How and when did you begin writing?

I think I began writing in my sophomore year of college. I think there was this weird experience that triggered me wanting to write a story—I was doing some volunteer work in New Haven, teaching kids to read. I remember walking through an inner-city neighborhood a block away from campus, and these kids were throwing rocks with snowballs. It wasn’t really that scary, but for some reason this prompted me to write a story. I wrote a very bad story, but I just felt like I needed to express this experience in a short story. Then I wrote another one, which was a better story that won some prizes at Yale and got published in the literary magazine. I was kind of hooked after that. I just stumbled upon a form that let me express certain things.

How long were you working on Fire Year?

Some of the stories are pretty old. Maybe one goes back as far as about eight years ago, but half the stories are very recent, meaning within the year or two before the book got published. You don’t really work on a book—you write stories.

How would you describe the stories in it? What unifies them?

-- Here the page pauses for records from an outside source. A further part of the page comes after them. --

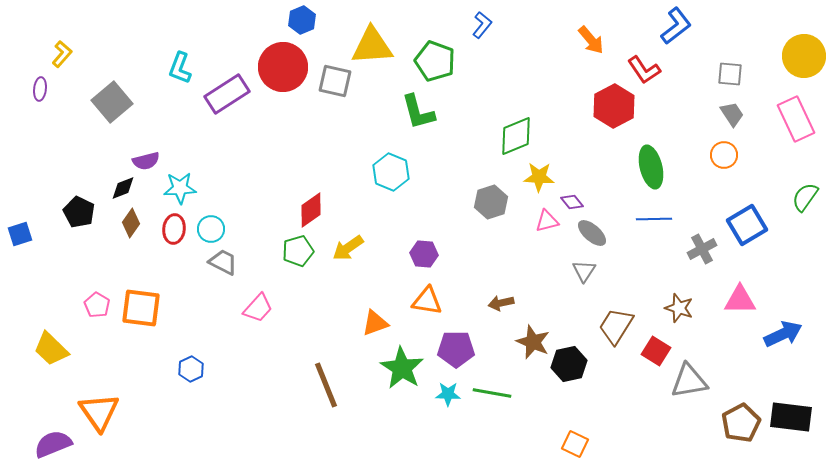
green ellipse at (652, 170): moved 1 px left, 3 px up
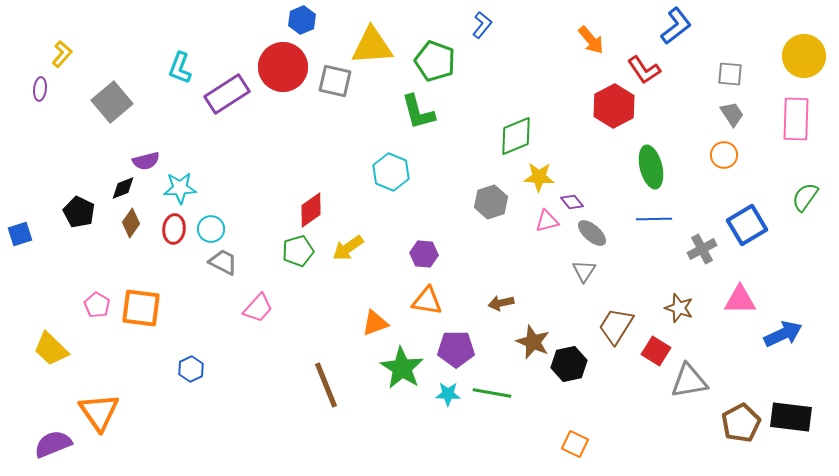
pink rectangle at (796, 119): rotated 27 degrees clockwise
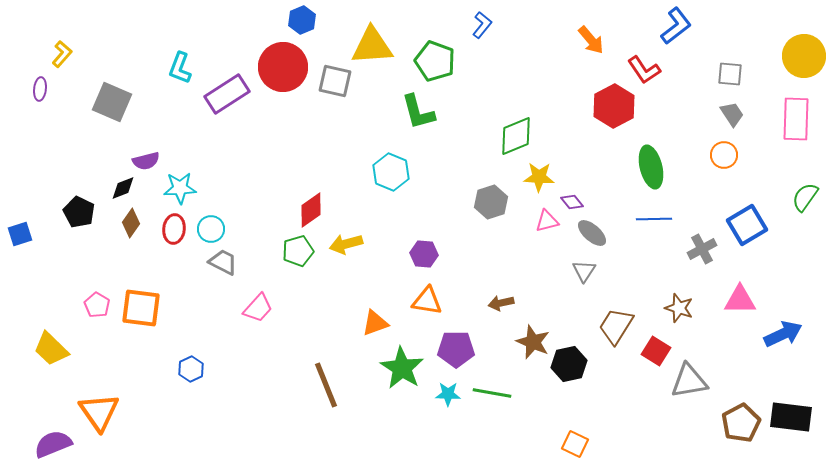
gray square at (112, 102): rotated 27 degrees counterclockwise
yellow arrow at (348, 248): moved 2 px left, 4 px up; rotated 20 degrees clockwise
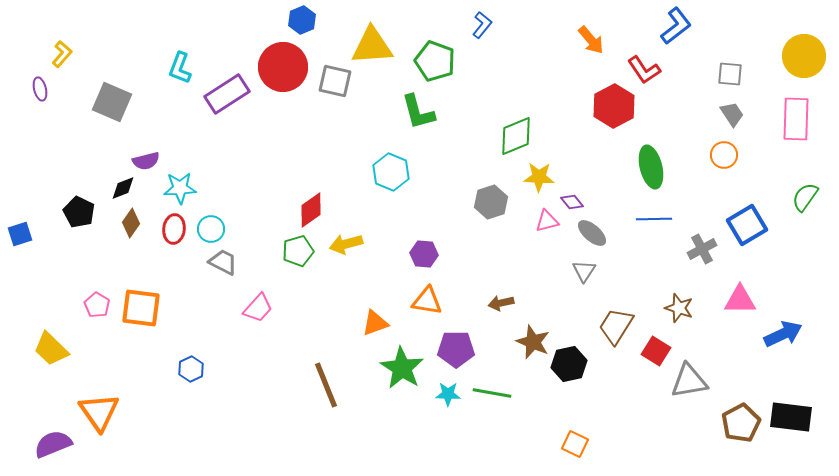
purple ellipse at (40, 89): rotated 20 degrees counterclockwise
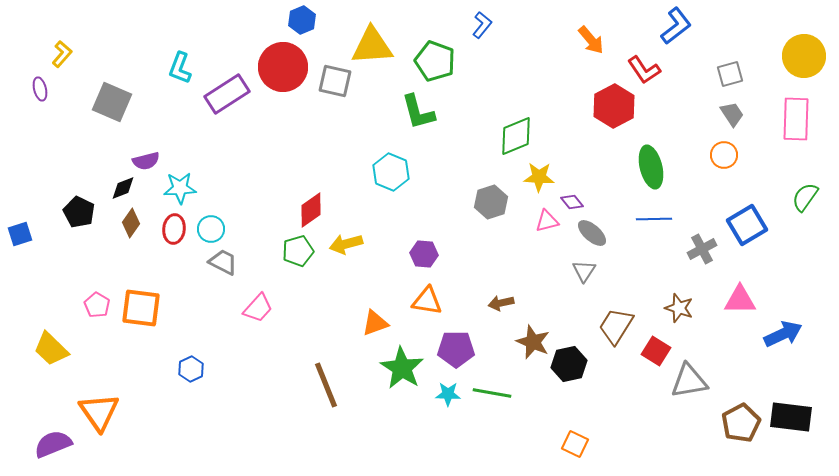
gray square at (730, 74): rotated 20 degrees counterclockwise
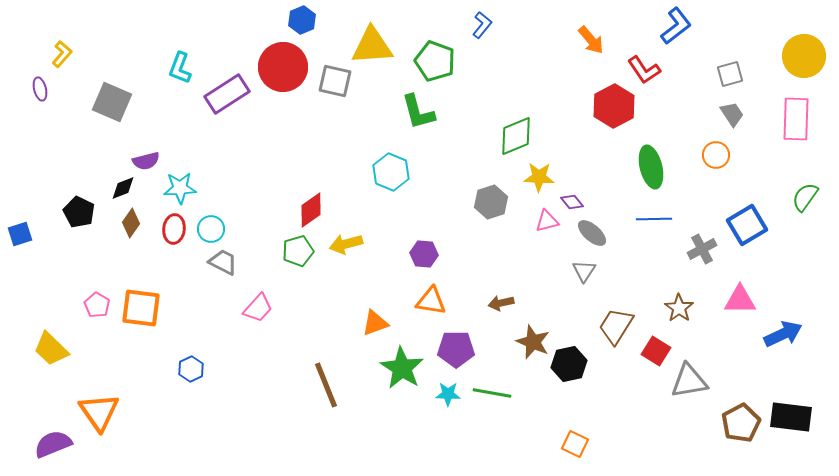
orange circle at (724, 155): moved 8 px left
orange triangle at (427, 301): moved 4 px right
brown star at (679, 308): rotated 16 degrees clockwise
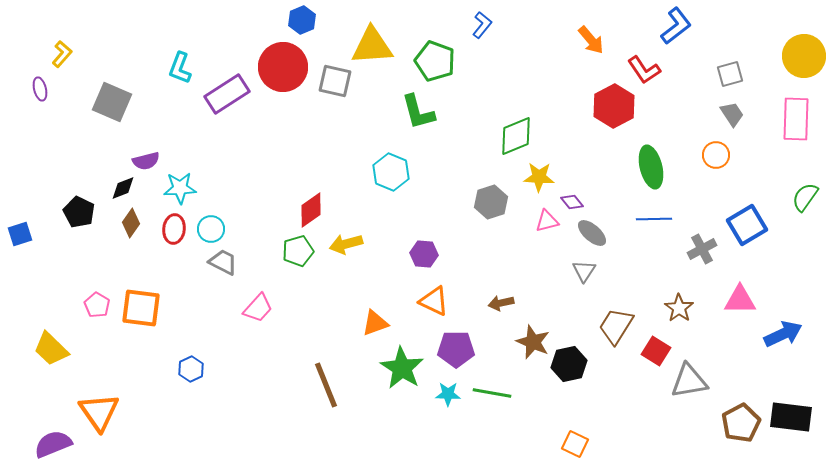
orange triangle at (431, 301): moved 3 px right; rotated 16 degrees clockwise
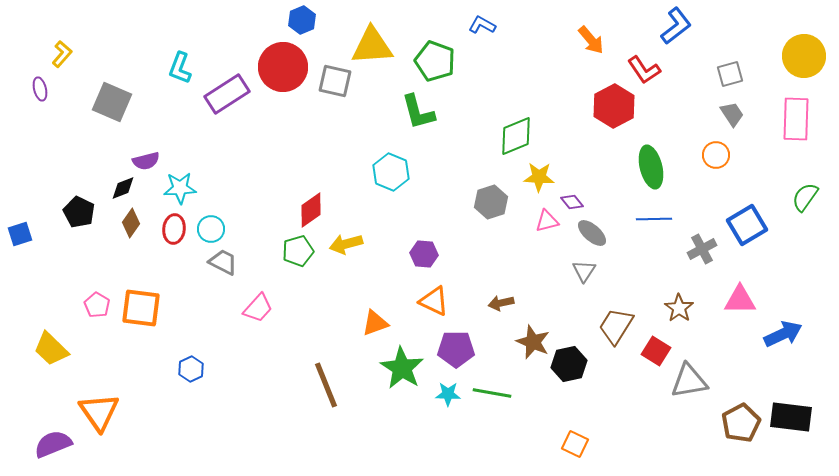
blue L-shape at (482, 25): rotated 100 degrees counterclockwise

I don’t really describe the book, but the publisher came up with a good description for the back cover: kind of outsider tales. I think that’s pretty good. What’s been interesting to me is how there’s gay stuff and some Jewish stuff and southern stuff. To me they don’t seem like different categories really, but in terms of a book’s marketing and reception and how reviewers talk about the book, it does become very thematic.

Do you see there being anything particularly Jewish about your work? Are there any particular Jewish themes that interest you in your writing?

I think the Jewish theme would be a conflict religion and secular life—maybe a pull toward religion that might cause problems in the secular world. I think I’m different than a lot of writers I know in the sense that I grew up very religious, and I’m not religious any longer, but I still understand the religious impulse. It still means something to me. I don’t feel I’m dismissive of religious types the way a lot of people I know are. I think my stories are about how that impulse conflicts with the more secular impulses, or impulses of the body versus impulse of the spirit from a Jewish angle.

What are you working on now?

I have more stories. I’d say I’m working on a novel too. It’s about Jews, real estate and Savannah. This felt like it needed to be a novel because it talks about history and it’s trying to tackle a little bit of a broader segment of this town and different types of people. It has at least a couple different points of view. So it felt like it needed to be a novel.